Huge congratulations to Kiran on securing a graduate role with UBS off the back of her internship with them last summer! We caught up with her to ask her a few questions about her application process and to see if she had any tips to offer her fellow Bright Network members.
Why did you apply to UBS?
I came across UBS at the Bright Network Festival in 2016, when considering where to apply for internships and graduate positions. It was here that I had the firsthand opportunity to speak to representatives from UBS, not only about its programmes but also about the culture in the investment bank. What attracted me the most was the strategy and cultural change implemented by UBS post-crisis, displaying the bank’s resilience and client focus. It was clear that UBS conducts business to the upmost standard, and working for such a market leader alongside other like-minded professionals was really important to me.
Why did I apply for this role?
I had done some spring weeks and internships prior to applying to UBS and so had a fair idea about the different divisions within an investment bank. I applied for Securities (i.e. markets) because I wanted to work in a fast-paced and technical environment, where I could combine my interest in financial markets with my skill set. Having previously seen both the equities and the fixed income sides of the markets division at other banks, I specifically chose equities due to my interest in the combination of micro and macro forces which cause stock prices and markets to move. One thing I experienced during my internship was that markets are constantly changing due to new regulations and frameworks. This means we’re constantly learning and evolving, something I feel is important for personal and professional development regardless of which career path you follow.
What was the toughest part of the application process and what was your favourite part?
Personally, I would say the toughest part of the application process was the initial stage of filling in the online application where applicants are required to submit answers to various competency-/strength-/and motivation-based questions. I think this is the toughest part because it is really difficult for one to differentiate themselves from hundreds of other applicants applying for the same role. Some applicants might be really good at displaying their motivation using words whilst others might be better at doing so in person.
My favourite part of the application process had to be the assessment centre and meeting the other applicants. Whilst most may dread the thought of being assessed for half a day on various activities, I quite enjoyed attending and taking part in the UBS AC. It was similar to AC’s done by other banks in terms of the tasks you had to complete, but I did not constantly feel that I was being tested or assessed. In fact, both the HR team and the interviewers made us feel at ease by turning interviews into conversations and being really willing to answer any questions we had. I was really exhausted by the end of it as everyone was super friendly and talkative!

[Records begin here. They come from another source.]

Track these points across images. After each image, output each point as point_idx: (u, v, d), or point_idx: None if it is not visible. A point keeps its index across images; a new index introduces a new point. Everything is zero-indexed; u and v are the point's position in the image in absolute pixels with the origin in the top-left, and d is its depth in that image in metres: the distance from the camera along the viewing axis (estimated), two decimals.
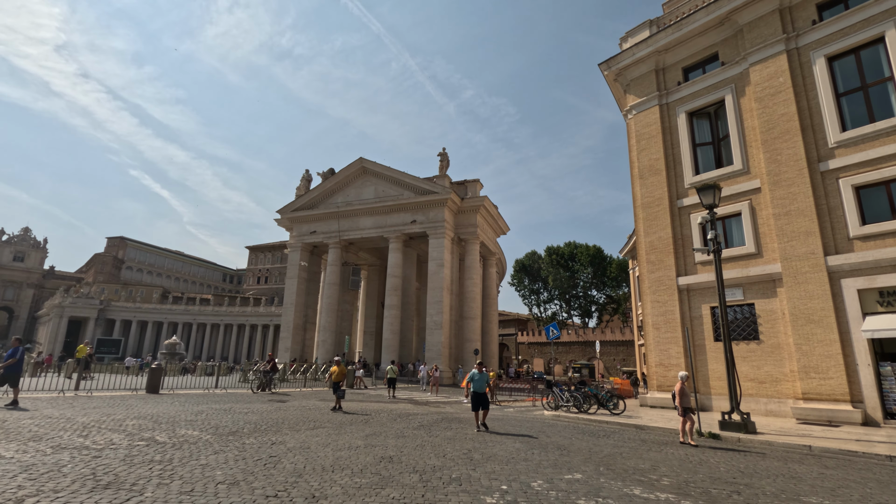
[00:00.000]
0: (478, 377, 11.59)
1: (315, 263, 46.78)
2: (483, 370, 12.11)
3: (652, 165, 21.37)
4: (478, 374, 11.67)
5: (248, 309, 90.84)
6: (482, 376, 11.67)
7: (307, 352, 44.13)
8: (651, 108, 21.85)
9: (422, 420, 12.72)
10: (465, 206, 41.37)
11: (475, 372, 11.73)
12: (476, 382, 11.49)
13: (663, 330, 19.64)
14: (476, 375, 11.64)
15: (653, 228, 20.79)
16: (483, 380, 11.61)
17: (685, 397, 11.06)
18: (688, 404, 11.03)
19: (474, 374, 11.71)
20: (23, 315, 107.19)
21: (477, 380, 11.52)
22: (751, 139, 18.60)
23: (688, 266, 19.68)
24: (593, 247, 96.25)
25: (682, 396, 11.03)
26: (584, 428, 12.93)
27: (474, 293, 41.38)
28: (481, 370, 11.95)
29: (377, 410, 14.83)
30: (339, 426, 10.73)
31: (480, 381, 11.52)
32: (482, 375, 11.73)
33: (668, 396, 18.74)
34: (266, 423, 10.58)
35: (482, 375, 11.73)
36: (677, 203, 20.46)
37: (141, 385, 17.35)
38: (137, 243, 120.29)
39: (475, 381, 11.54)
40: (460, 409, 16.78)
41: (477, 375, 11.62)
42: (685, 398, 11.04)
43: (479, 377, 11.60)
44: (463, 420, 13.11)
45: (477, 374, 11.66)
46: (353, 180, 43.76)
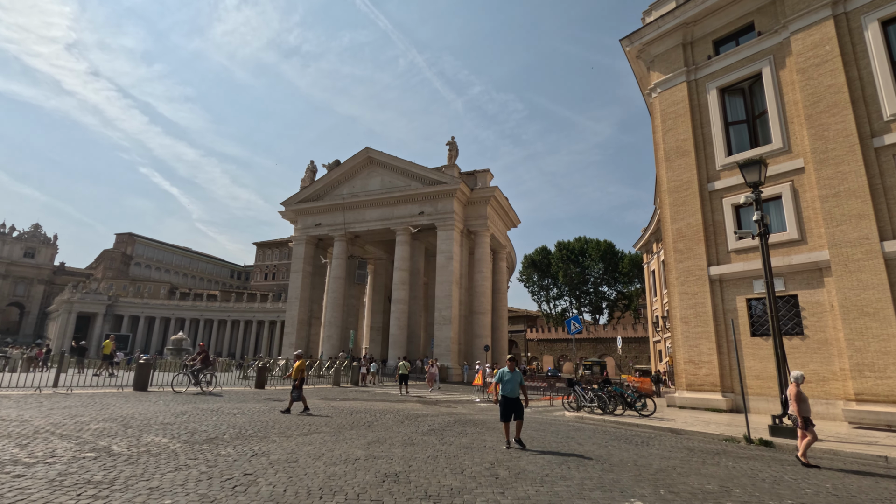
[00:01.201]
0: (509, 377, 9.10)
1: (320, 257, 45.56)
2: (516, 368, 9.39)
3: (679, 146, 19.73)
4: (509, 374, 9.14)
5: (256, 305, 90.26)
6: (514, 376, 9.13)
7: (312, 347, 42.96)
8: (678, 84, 20.19)
9: (432, 423, 11.32)
10: (475, 197, 39.88)
11: (505, 371, 9.21)
12: (507, 383, 9.03)
13: (693, 324, 18.06)
14: (507, 375, 9.14)
15: (680, 214, 19.18)
16: (516, 381, 9.09)
17: (804, 404, 8.65)
18: (807, 413, 8.56)
19: (504, 372, 9.21)
20: (34, 311, 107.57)
21: (508, 380, 9.06)
22: (792, 115, 16.92)
23: (720, 255, 18.06)
24: (604, 242, 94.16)
25: (801, 403, 8.63)
26: (615, 432, 11.45)
27: (484, 287, 39.94)
28: (514, 367, 9.32)
29: (382, 411, 13.47)
30: (338, 431, 9.35)
31: (513, 381, 9.05)
32: (514, 375, 9.15)
33: (700, 396, 17.22)
34: (254, 426, 9.22)
35: (514, 375, 9.15)
36: (707, 187, 18.82)
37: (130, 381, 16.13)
38: (146, 240, 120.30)
39: (506, 381, 9.05)
40: (473, 410, 15.36)
41: (508, 375, 9.12)
42: (804, 405, 8.64)
43: (510, 377, 9.10)
44: (478, 423, 11.69)
45: (508, 373, 9.16)
46: (360, 171, 42.42)
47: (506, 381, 9.11)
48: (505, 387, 9.05)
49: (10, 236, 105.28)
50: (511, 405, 8.89)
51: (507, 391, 9.02)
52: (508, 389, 9.02)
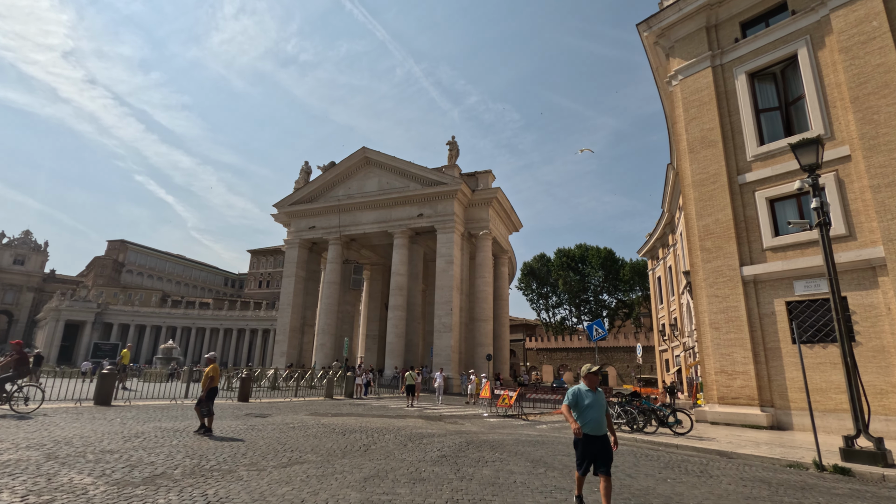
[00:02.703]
0: (591, 399, 5.47)
1: (314, 262, 43.64)
2: (598, 389, 5.64)
3: (705, 137, 18.12)
4: (590, 394, 5.52)
5: (249, 313, 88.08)
6: (599, 399, 5.52)
7: (305, 356, 40.86)
8: (702, 70, 18.63)
9: (441, 445, 9.46)
10: (476, 199, 38.18)
11: (583, 390, 5.55)
12: (589, 411, 5.40)
13: (724, 330, 16.29)
14: (587, 396, 5.50)
15: (708, 210, 17.50)
16: (602, 406, 5.50)
17: None
18: None
19: (581, 392, 5.52)
20: (22, 319, 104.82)
21: (590, 405, 5.42)
22: (834, 98, 15.33)
23: (753, 253, 16.36)
24: (605, 249, 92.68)
25: None
26: (658, 457, 9.62)
27: (486, 293, 38.09)
28: (595, 387, 5.60)
29: (381, 430, 11.58)
30: (327, 459, 7.50)
31: (598, 408, 5.44)
32: (598, 398, 5.54)
33: (735, 411, 15.41)
34: (219, 454, 7.35)
35: (598, 398, 5.54)
36: (738, 179, 17.18)
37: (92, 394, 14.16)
38: (138, 247, 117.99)
39: (587, 407, 5.43)
40: (484, 428, 13.48)
41: (589, 396, 5.50)
42: None
43: (593, 400, 5.48)
44: (495, 446, 9.83)
45: (588, 392, 5.53)
46: (356, 172, 40.69)
47: (587, 407, 5.37)
48: (586, 415, 5.36)
49: (0, 243, 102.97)
50: (596, 448, 5.26)
51: (591, 425, 5.31)
52: (592, 420, 5.33)
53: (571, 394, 5.60)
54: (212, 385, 9.81)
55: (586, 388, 5.60)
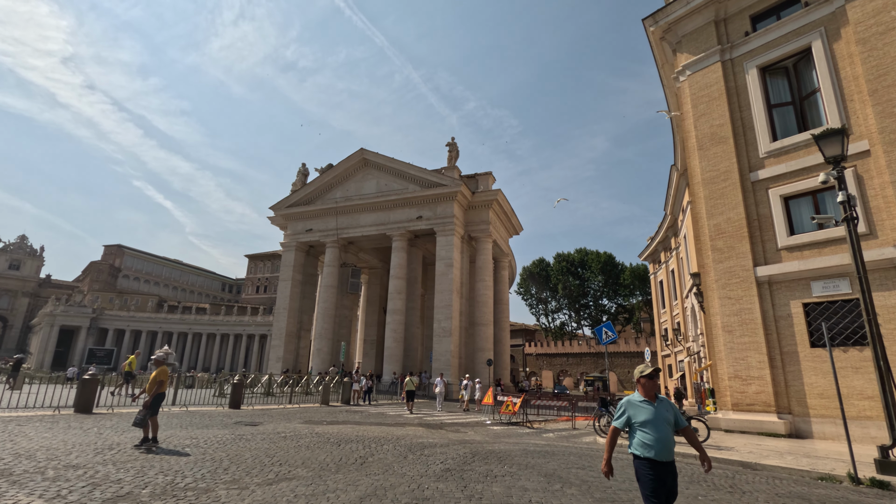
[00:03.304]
0: (650, 412, 4.15)
1: (311, 265, 42.89)
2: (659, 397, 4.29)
3: (714, 133, 17.51)
4: (647, 405, 4.21)
5: (246, 318, 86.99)
6: (662, 410, 4.18)
7: (301, 362, 40.01)
8: (711, 65, 18.06)
9: (444, 457, 8.72)
10: (477, 201, 37.53)
11: (637, 399, 4.27)
12: (652, 427, 4.08)
13: (738, 333, 15.59)
14: (643, 407, 4.20)
15: (719, 208, 16.86)
16: (668, 420, 4.15)
17: None
18: None
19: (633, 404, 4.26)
20: (17, 324, 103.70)
21: (652, 420, 4.10)
22: (851, 91, 14.75)
23: (768, 253, 15.71)
24: (604, 254, 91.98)
25: None
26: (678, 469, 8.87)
27: (486, 297, 37.36)
28: (654, 395, 4.28)
29: (379, 439, 10.83)
30: (319, 474, 6.76)
31: (662, 422, 4.10)
32: (662, 408, 4.19)
33: (750, 418, 14.68)
34: (198, 469, 6.60)
35: (662, 408, 4.19)
36: (750, 177, 16.56)
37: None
38: (135, 251, 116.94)
39: (647, 423, 4.10)
40: (488, 436, 12.73)
41: (646, 408, 4.19)
42: None
43: (655, 413, 4.14)
44: (503, 457, 9.08)
45: (644, 403, 4.22)
46: (354, 173, 40.03)
47: (645, 425, 4.08)
48: (648, 434, 4.03)
49: None
50: (667, 476, 4.03)
51: (658, 447, 3.98)
52: (658, 440, 4.00)
53: (619, 409, 4.20)
54: (160, 391, 8.48)
55: (641, 398, 4.17)
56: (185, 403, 15.83)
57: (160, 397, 8.50)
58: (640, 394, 4.26)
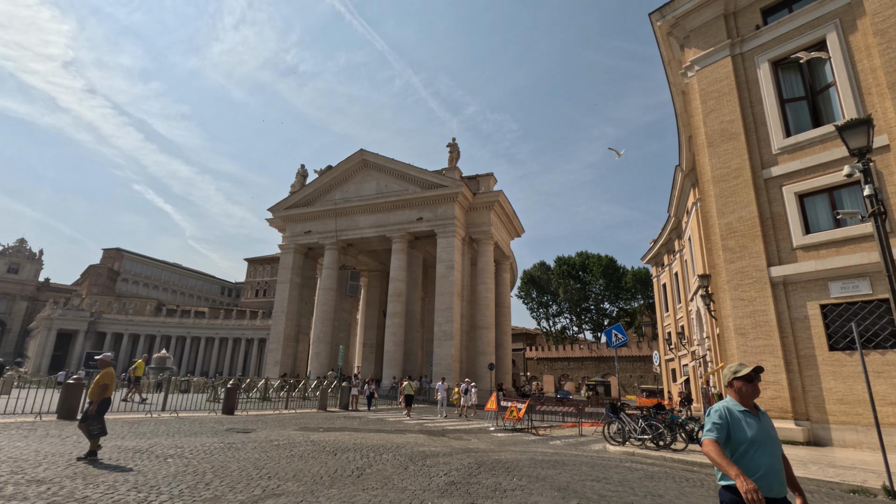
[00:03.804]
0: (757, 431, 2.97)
1: (310, 268, 42.29)
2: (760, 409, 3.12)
3: (725, 129, 16.97)
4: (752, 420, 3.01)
5: (245, 322, 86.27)
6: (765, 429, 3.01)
7: (300, 366, 39.33)
8: (721, 59, 17.54)
9: (448, 468, 8.10)
10: (478, 203, 36.98)
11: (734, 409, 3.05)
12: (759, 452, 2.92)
13: (752, 336, 14.99)
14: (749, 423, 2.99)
15: (730, 207, 16.29)
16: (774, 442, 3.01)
17: None
18: None
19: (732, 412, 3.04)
20: (15, 328, 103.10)
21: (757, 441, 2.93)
22: (869, 84, 14.21)
23: (782, 253, 15.12)
24: (606, 257, 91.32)
25: None
26: (697, 480, 8.29)
27: (488, 300, 36.74)
28: (753, 403, 3.10)
29: (377, 448, 10.20)
30: (311, 489, 6.14)
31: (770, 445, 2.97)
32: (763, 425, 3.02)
33: None
34: (176, 485, 5.98)
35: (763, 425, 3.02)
36: (762, 174, 16.00)
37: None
38: (134, 255, 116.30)
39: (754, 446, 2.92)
40: (493, 444, 12.09)
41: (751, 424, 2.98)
42: None
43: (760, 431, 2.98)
44: (510, 467, 8.46)
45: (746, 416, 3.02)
46: (353, 175, 39.51)
47: (752, 445, 2.93)
48: (755, 459, 2.90)
49: None
50: None
51: (768, 479, 2.88)
52: (767, 468, 2.90)
53: (718, 417, 3.00)
54: (105, 395, 7.65)
55: (741, 407, 3.03)
56: (175, 409, 15.19)
57: (106, 403, 7.69)
58: (736, 399, 3.10)
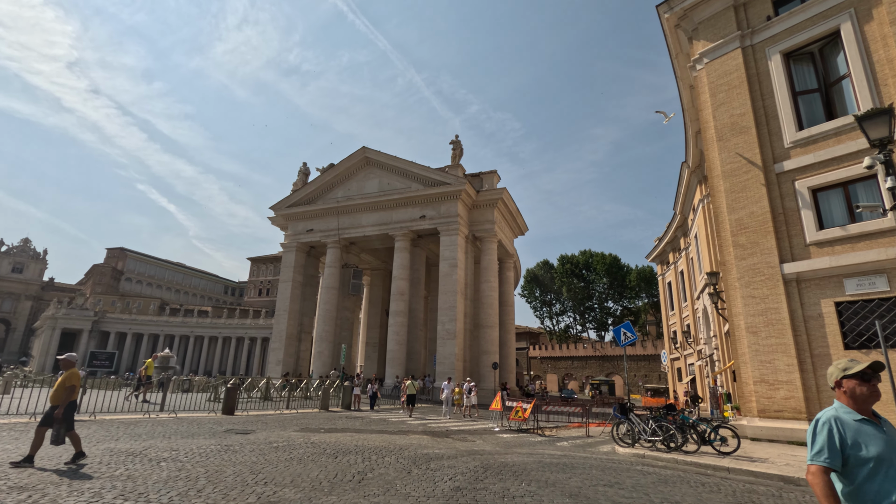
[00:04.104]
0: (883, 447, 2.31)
1: (312, 266, 42.06)
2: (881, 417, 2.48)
3: (735, 123, 16.57)
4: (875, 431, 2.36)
5: (248, 321, 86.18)
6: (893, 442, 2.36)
7: (302, 365, 39.11)
8: (731, 51, 17.13)
9: (453, 472, 7.78)
10: (481, 200, 36.64)
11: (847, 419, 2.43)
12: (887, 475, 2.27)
13: (764, 335, 14.60)
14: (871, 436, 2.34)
15: (740, 202, 15.90)
16: None
17: None
18: None
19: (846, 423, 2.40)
20: (20, 327, 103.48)
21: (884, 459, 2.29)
22: (885, 75, 13.79)
23: (795, 249, 14.73)
24: (610, 255, 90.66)
25: None
26: (713, 484, 7.93)
27: (492, 298, 36.39)
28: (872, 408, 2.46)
29: (380, 450, 9.89)
30: (309, 496, 5.84)
31: None
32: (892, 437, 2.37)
33: (778, 426, 13.70)
34: (167, 492, 5.66)
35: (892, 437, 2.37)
36: (774, 168, 15.60)
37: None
38: (137, 254, 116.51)
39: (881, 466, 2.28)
40: (499, 446, 11.77)
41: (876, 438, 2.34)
42: None
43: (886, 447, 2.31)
44: (518, 471, 8.14)
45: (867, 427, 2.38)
46: (356, 172, 39.23)
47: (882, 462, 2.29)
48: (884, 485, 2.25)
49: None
50: None
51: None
52: None
53: (828, 434, 2.39)
54: (72, 398, 7.17)
55: (857, 415, 2.44)
56: (174, 409, 14.93)
57: (72, 406, 7.25)
58: (851, 405, 2.47)
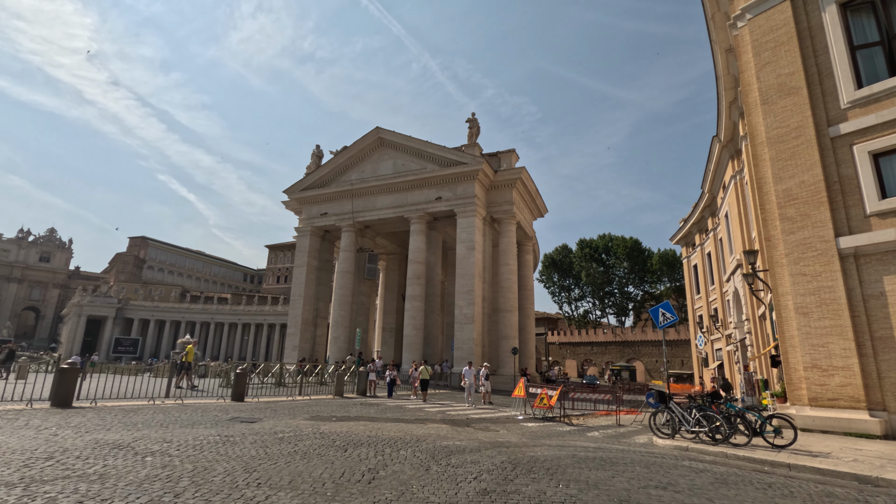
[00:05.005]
0: None
1: (327, 251, 41.41)
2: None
3: (783, 83, 14.97)
4: None
5: (267, 308, 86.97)
6: None
7: (318, 350, 38.72)
8: (778, 4, 15.42)
9: (478, 469, 6.80)
10: (499, 181, 35.28)
11: None
12: None
13: (816, 316, 13.22)
14: None
15: (789, 171, 14.40)
16: None
17: None
18: None
19: None
20: (48, 315, 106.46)
21: None
22: None
23: (852, 220, 13.24)
24: (630, 239, 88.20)
25: None
26: (781, 485, 6.81)
27: (511, 282, 35.25)
28: None
29: (395, 441, 8.99)
30: (307, 502, 4.89)
31: None
32: None
33: (833, 415, 12.41)
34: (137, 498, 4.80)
35: None
36: (828, 132, 14.03)
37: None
38: (158, 243, 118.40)
39: None
40: (525, 436, 10.78)
41: None
42: None
43: None
44: (552, 468, 7.12)
45: None
46: (369, 154, 38.18)
47: None
48: None
49: (26, 241, 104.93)
50: None
51: None
52: None
53: None
54: None
55: None
56: (181, 396, 14.31)
57: None
58: None
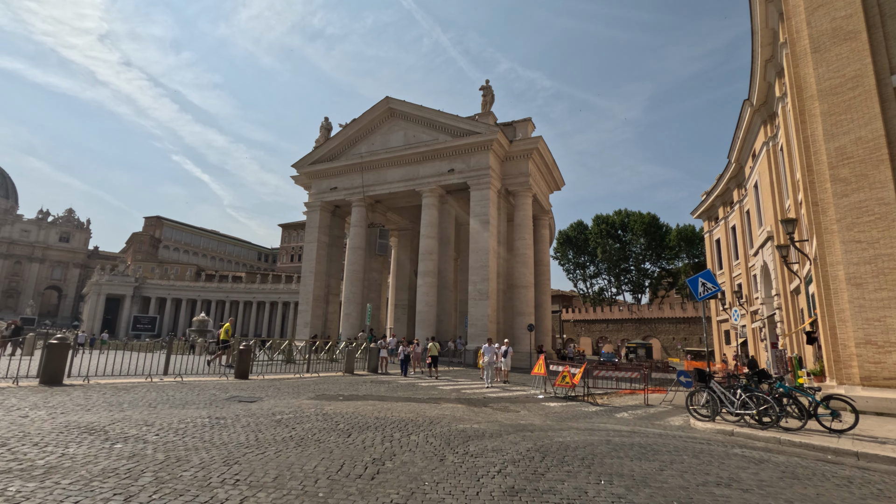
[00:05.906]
0: None
1: (337, 227, 40.53)
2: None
3: (838, 28, 13.29)
4: None
5: (281, 286, 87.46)
6: None
7: (330, 327, 38.25)
8: None
9: (501, 459, 5.84)
10: (514, 151, 33.71)
11: None
12: None
13: (872, 287, 11.90)
14: None
15: (843, 126, 12.86)
16: None
17: None
18: None
19: None
20: (70, 294, 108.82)
21: None
22: None
23: None
24: (648, 215, 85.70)
25: None
26: (865, 480, 5.71)
27: (526, 257, 34.02)
28: None
29: (405, 423, 8.10)
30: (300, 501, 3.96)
31: None
32: None
33: (891, 396, 11.18)
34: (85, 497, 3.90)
35: None
36: (892, 80, 12.44)
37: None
38: (174, 223, 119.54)
39: None
40: (549, 418, 9.83)
41: None
42: None
43: None
44: (587, 457, 6.11)
45: None
46: (379, 126, 36.79)
47: None
48: None
49: (46, 221, 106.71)
50: None
51: None
52: None
53: None
54: None
55: None
56: (180, 373, 13.64)
57: None
58: None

Was there anything about the application process that surprised you?
The application process is pretty standard across all investment banks and I’d say it was very similar at UBS, so no surprises there. The one thing I would say about the UBS application process is that from the first stage, your preferences are taken into account. Not only do you apply to a division of choice, but during interviews, you get asked where you would see yourself and what desks you think you would enjoy most. And this definitely gets taken into account once you join.
What 3 tips would you give Bright Network members who are about to apply to graduate roles?
1. Research, research, research - I think it’s really important to do some solid research into the banks you wish to apply to and the different roles available. More importantly, if possible try to go to networking events (such as the Bright Network Festival!), where you will have the opportunity to speak to representatives across various divisions and get a good insight into the roles and culture of the bank.
2. Keep up to date with financial news, regulatory changes and developments in markets and understand what opportunities arise from such news flow or developments. This is vital regardless of which division you wish to apply for, but make sure you understand how this relates to your particular division as well as the market as a whole.
3. Check your CV, cover letters and all applications before you hit send! You would be surprised at how many people don’t get through the first round due to errors in their application.
What was the hardest interview question you faced?
Since it was almost two years ago that I had my UBS interviews, I don’t recall the specific questions asked. However, the type of question that I personally find most difficult are those which ask you where you see yourself in 5 or 10 years. Whilst there is no right or wrong answer to these questions, it’s important to think about what you want to have achieved in this time and where you want to be heading.